--- START ---

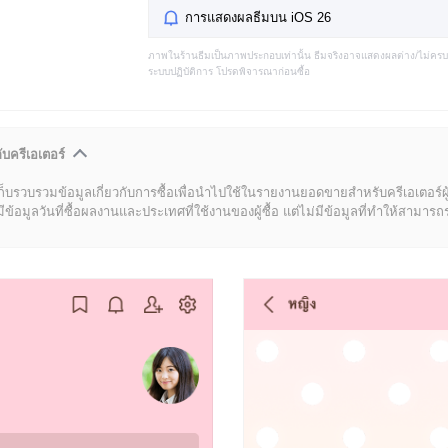
การแสดงผลธีมบน iOS 26
ภาพในร้านธีมเป็นภาพประกอบเท่านั้น ธีมจริงอาจแสดงผลต่าง/ไม่คร
ระบบปฏิบัติการ โปรดพิจารณาก่อนซื้อ
ับครีเอเตอร์
ก็บรวบรวมข้อมูลเกี่ยวกับการซื้อเพื่อนำไปใช้ในรายงานยอดขายสำหรับครีเอเตอร์ผ
มูลวันที่ซื้อผลงานและประเทศที่ใช้งานของผู้ซื้อ แต่ไม่มีข้อมูลที่ทำให้สามารถระบ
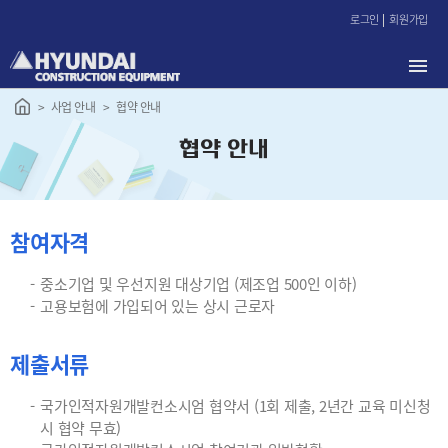
본
로그인
회원가입
문
바
로
가
사업 안내
협약 안내
기
협약 안내
참여자격
중소기업 및 우선지원 대상기업 (제조업 500인 이하)
고용보험에 가입되어 있는 상시 근로자
제출서류
국가인적자원개발컨소시엄 협약서 (1회 제출, 2년간 교육 미신청
시 협약 무효)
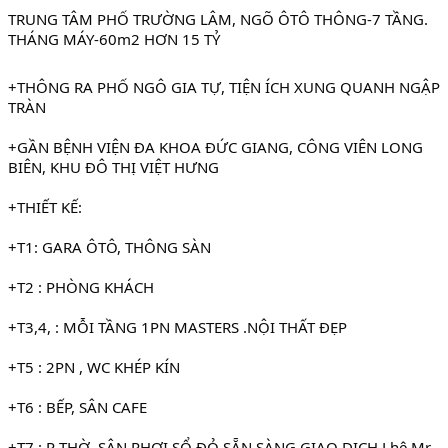
TRUNG TÂM PHỐ TRƯỜNG LÂM, NGÕ ÔTÔ THÔNG-7 TẦNG. 
THÁNG MÁY-60m2 HƠN 15 TỶ
+THÔNG RA PHỐ NGÔ GIA TỰ, TIỆN ÍCH XUNG QUANH NGẬP 
TRÀN 
+GẦN BỆNH VIỆN ĐA KHOA ĐỨC GIANG, CÔNG VIÊN LONG 
BIÊN, KHU ĐÔ THỊ VIỆT HƯNG
+THIẾT KẾ: 
+T1: GARA ÔTÔ, THÔNG SÀN
+T2 : PHÒNG KHÁCH 
+T3,4, : MỖI TẦNG 1PN MASTERS .NỘI THẤT ĐẸP
+T5 : 2PN , WC KHÉP KÍN
+T6 : BẾP, SÂN CAFE
+T7 : P THỜ, SÂN PHƠI.SỔ ĐỎ SẴN SÀNG GIAO DỊCH.Lhệ Mr 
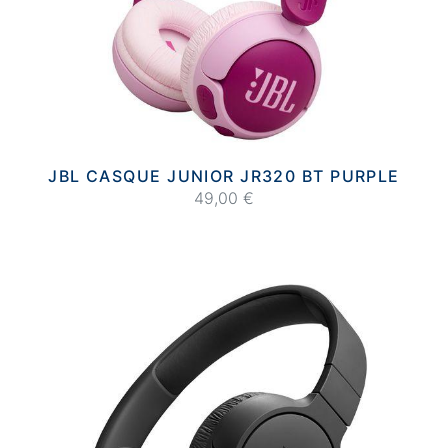
JBL CASQUE JUNIOR JR320 BT PURPLE
49,00 €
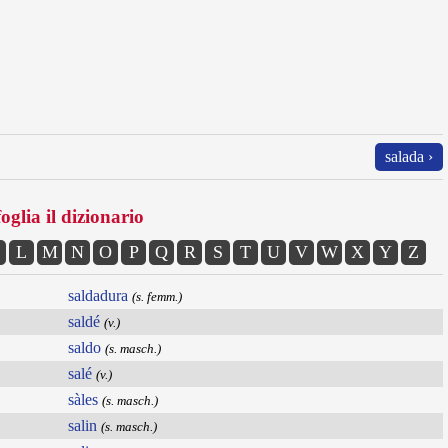
salada ›
oglia il dizionario
L
M
N
O
P
Q
R
S
T
U
V
W
X
Y
Z
saldadura
(s. femm.)
saldé
(v.)
saldo
(s. masch.)
salé
(v.)
sàles
(s. masch.)
salin
(s. masch.)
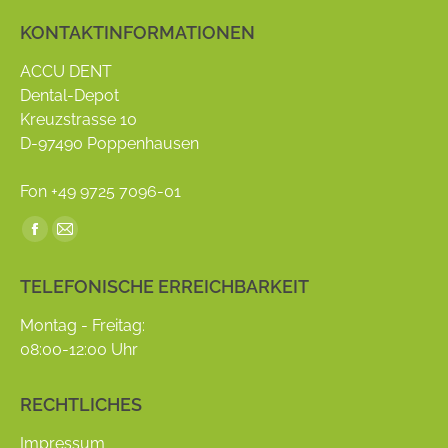
KONTAKTINFORMATIONEN
ACCU DENT
Dental-Depot
Kreuzstrasse 10
D-97490 Poppenhausen
Fon +49 9725 7096-01
Find us on:
Facebook
Mail
page
page
TELEFONISCHE ERREICHBARKEIT
opens
opens
in
in
Montag - Freitag:
new
new
08:00-12:00 Uhr
window
window
RECHTLICHES
Impressum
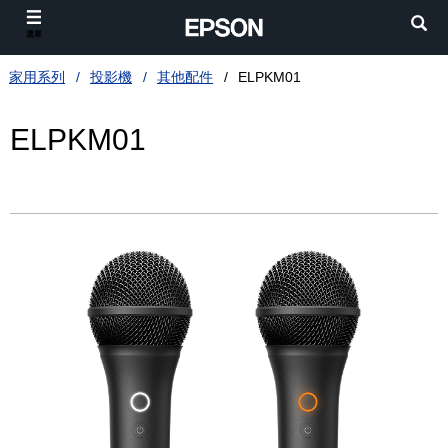
選單
家用系列
投影機
其他配件
ELPKM01
ELPKM01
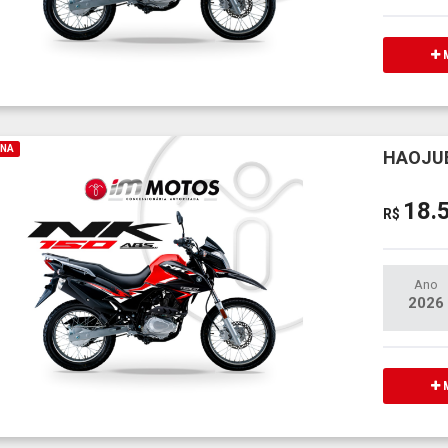
M
INA
HAOJUE
18.
R$
Ano
2026
M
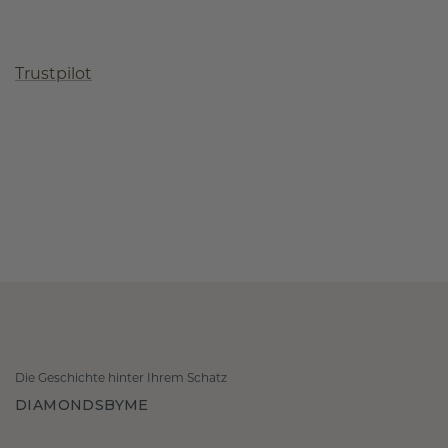
Trustpilot
Die Geschichte hinter Ihrem Schatz
DIAMONDSBYME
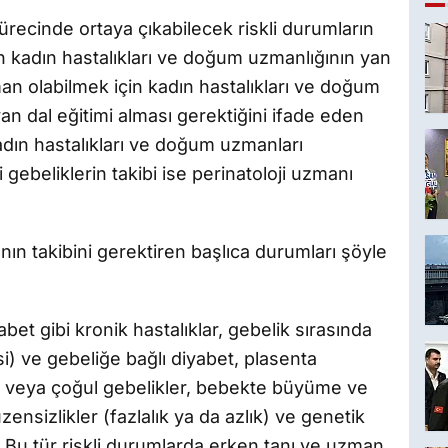
ürecinde ortaya çıkabilecek riskli durumların
n kadın hastalıkları ve doğum uzmanlığının yan
an olabilmek için kadın hastalıkları ve doğum
an dal eğitimi alması gerektiğini ifade eden
kadın hastalıkları ve doğum uzmanları
 gebeliklerin takibi ise perinatoloji uzmanı
ın takibini gerektiren başlıca durumları şöyle
et gibi kronik hastalıklar, gebelik sırasında
) ve gebeliğe bağlı diyabet, plasenta
iz veya çoğul gebelikler, bebekte büyüme ve
zensizlikler (fazlalık ya da azlık) ve genetik
r. Bu tür riskli durumlarda erken tanı ve uzman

--- END ---

**What is expected**
Write the records out exactly once more, leaving off the pictures.

**Exercise output**
การแสดงผลธีมบน iOS 26
ภาพในร้านธีมเป็นภาพประกอบเท่านั้น ธีมจริงอาจแสดงผลต่าง/ไม่คร
ระบบปฏิบัติการ โปรดพิจารณาก่อนซื้อ
ับครีเอเตอร์
ก็บรวบรวมข้อมูลเกี่ยวกับการซื้อเพื่อนำไปใช้ในรายงานยอดขายสำหรับครีเอเตอร์ผ
มูลวันที่ซื้อผลงานและประเทศที่ใช้งานของผู้ซื้อ แต่ไม่มีข้อมูลที่ทำให้สามารถระบ
본
로그인
회원가입
문
바
로
가
사업 안내
협약 안내
기
협약 안내
참여자격
중소기업 및 우선지원 대상기업 (제조업 500인 이하)
고용보험에 가입되어 있는 상시 근로자
제출서류
국가인적자원개발컨소시엄 협약서 (1회 제출, 2년간 교육 미신청
시 협약 무효)
TRUNG TÂM PHỐ TRƯỜNG LÂM, NGÕ ÔTÔ THÔNG-7 TẦNG. 
THÁNG MÁY-60m2 HƠN 15 TỶ
+THÔNG RA PHỐ NGÔ GIA TỰ, TIỆN ÍCH XUNG QUANH NGẬP 
TRÀN 
+GẦN BỆNH VIỆN ĐA KHOA ĐỨC GIANG, CÔNG VIÊN LONG 
BIÊN, KHU ĐÔ THỊ VIỆT HƯNG
+THIẾT KẾ: 
+T1: GARA ÔTÔ, THÔNG SÀN
+T2 : PHÒNG KHÁCH 
+T3,4, : MỖI TẦNG 1PN MASTERS .NỘI THẤT ĐẸP
+T5 : 2PN , WC KHÉP KÍN
+T6 : BẾP, SÂN CAFE
+T7 : P THỜ, SÂN PHƠI.SỔ ĐỎ SẴN SÀNG GIAO DỊCH.Lhệ Mr 
JBL CASQUE JUNIOR JR320 BT PURPLE
49,00 €
salada ›
oglia il dizionario
L
M
N
O
P
Q
R
S
T
U
V
W
X
Y
Z
saldadura
(s. femm.)
saldé
(v.)
saldo
(s. masch.)
salé
(v.)
sàles
(s. masch.)
salin
(s. masch.)
KONTAKTINFORMATIONEN
ACCU DENT
Dental-Depot
Kreuzstrasse 10
D-97490 Poppenhausen
Fon +49 9725 7096-01
Find us on:
Facebook
Mail
page
page
TELEFONISCHE ERREICHBARKEIT
opens
opens
in
in
Montag - Freitag:
new
new
08:00-12:00 Uhr
window
window
RECHTLICHES
Impressum
選單
家用系列
投影機
其他配件
ELPKM01
ELPKM01
M
INA
HAOJUE
18.
R$
Ano
2026
M
Trustpilot
Die Geschichte hinter Ihrem Schatz
DIAMONDSBYME
ürecinde ortaya çıkabilecek riskli durumların
n kadın hastalıkları ve doğum uzmanlığının yan
an olabilmek için kadın hastalıkları ve doğum
an dal eğitimi alması gerektiğini ifade eden
kadın hastalıkları ve doğum uzmanları
 gebeliklerin takibi ise perinatoloji uzmanı
ın takibini gerektiren başlıca durumları şöyle
et gibi kronik hastalıklar, gebelik sırasında
) ve gebeliğe bağlı diyabet, plasenta
iz veya çoğul gebelikler, bebekte büyüme ve
zensizlikler (fazlalık ya da azlık) ve genetik
r. Bu tür riskli durumlarda erken tanı ve uzman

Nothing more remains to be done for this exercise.